§ Task objective
Reproduce exactly the lines beginning with the line that contains "duration days, CONV 3X: 365 -> 430" and ending at the final line of the material below.

§ Records for the task
[Start of Attachment]
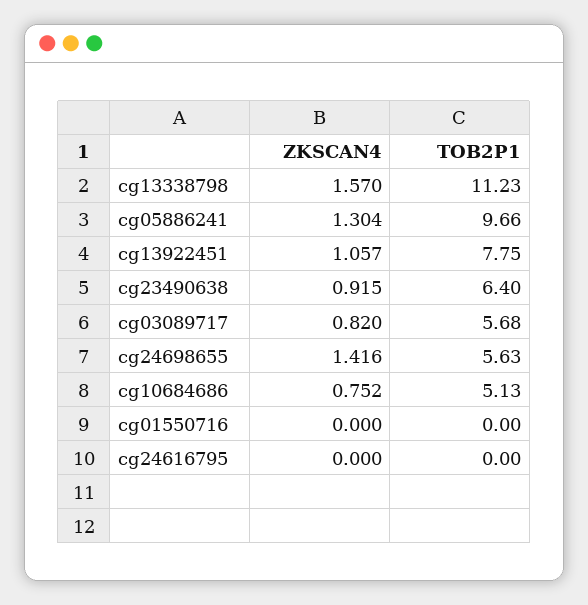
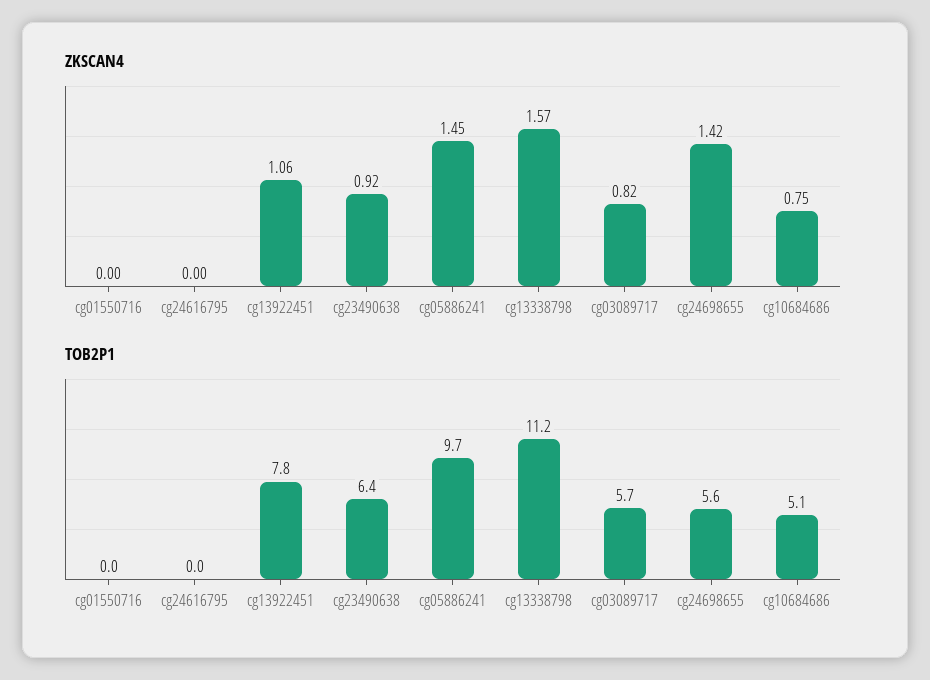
ZKSCAN4, cg05886241: 1.304 -> 1.45

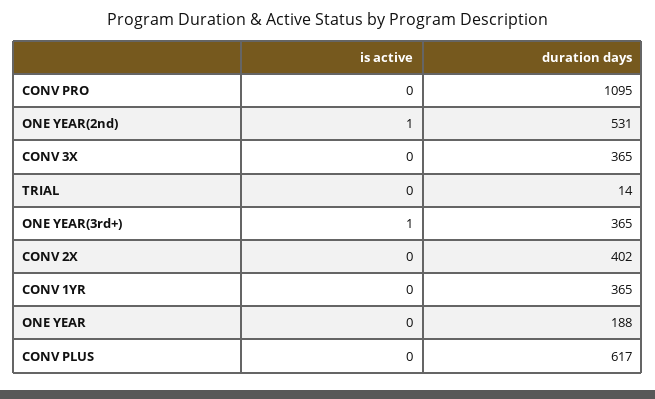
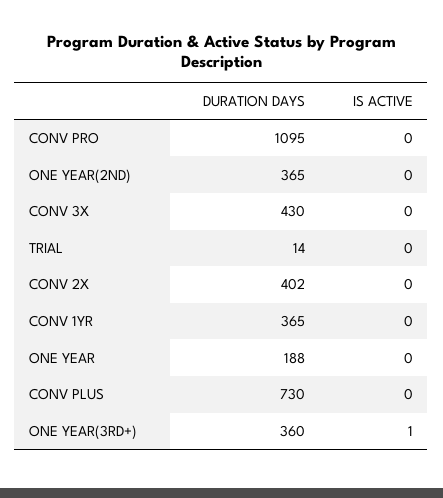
is active, ONE YEAR(2nd): 1 -> 0
duration days, ONE YEAR(2nd): 531 -> 365
duration days, CONV 3X: 365 -> 430
duration days, ONE YEAR(3rd+): 365 -> 360
duration days, CONV PLUS: 617 -> 730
[End of Attachment]
§ Exercise output
duration days, CONV 3X: 365 -> 430
duration days, ONE YEAR(3rd+): 365 -> 360
duration days, CONV PLUS: 617 -> 730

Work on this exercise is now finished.